**Task details:**
Beginning with the line that holds "Impotencia (trastornos sexuales)" and finishing with the line that holds "23 november 2023", repeat the listing exactly, leaving every picture out.

>>>

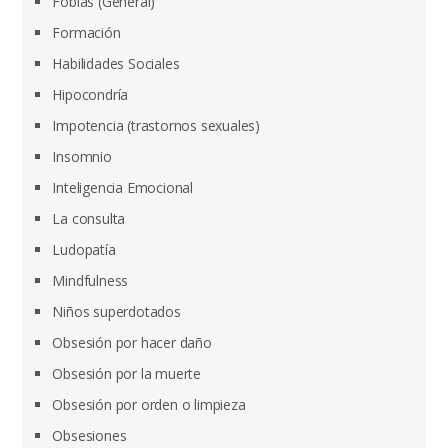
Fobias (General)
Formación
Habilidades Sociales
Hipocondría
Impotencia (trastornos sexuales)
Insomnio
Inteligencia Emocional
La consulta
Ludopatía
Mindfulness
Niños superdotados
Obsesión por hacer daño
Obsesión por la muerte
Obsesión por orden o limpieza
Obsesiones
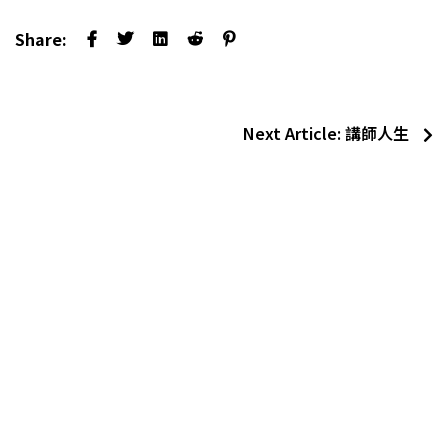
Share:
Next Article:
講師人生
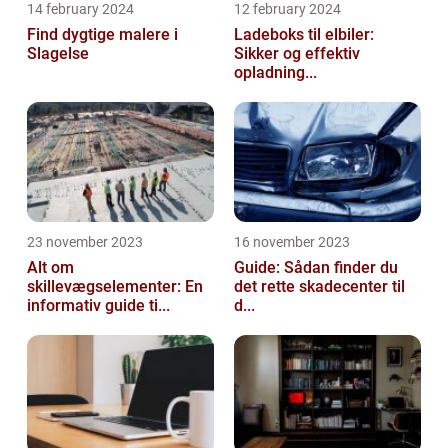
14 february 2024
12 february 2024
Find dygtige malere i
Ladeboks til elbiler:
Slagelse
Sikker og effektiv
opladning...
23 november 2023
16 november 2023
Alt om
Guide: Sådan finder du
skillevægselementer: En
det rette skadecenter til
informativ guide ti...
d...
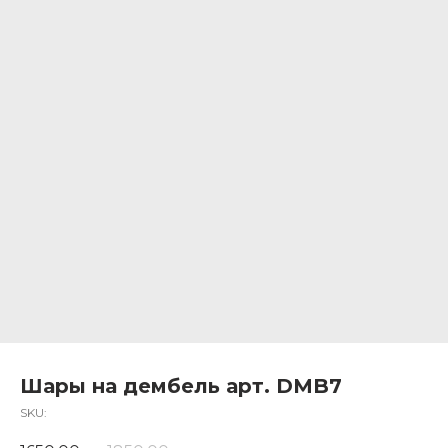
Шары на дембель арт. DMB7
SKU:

<<<

**Response:**
Impotencia (trastornos sexuales)
Insomnio
Inteligencia Emocional
La consulta
Ludopatía
Mindfulness
Niños superdotados
Obsesión por hacer daño
Obsesión por la muerte
Obsesión por orden o limpieza
Obsesiones
Share:
Next Article:
講師人生
14 february 2024
12 february 2024
Find dygtige malere i
Ladeboks til elbiler:
Slagelse
Sikker og effektiv
opladning...
23 november 2023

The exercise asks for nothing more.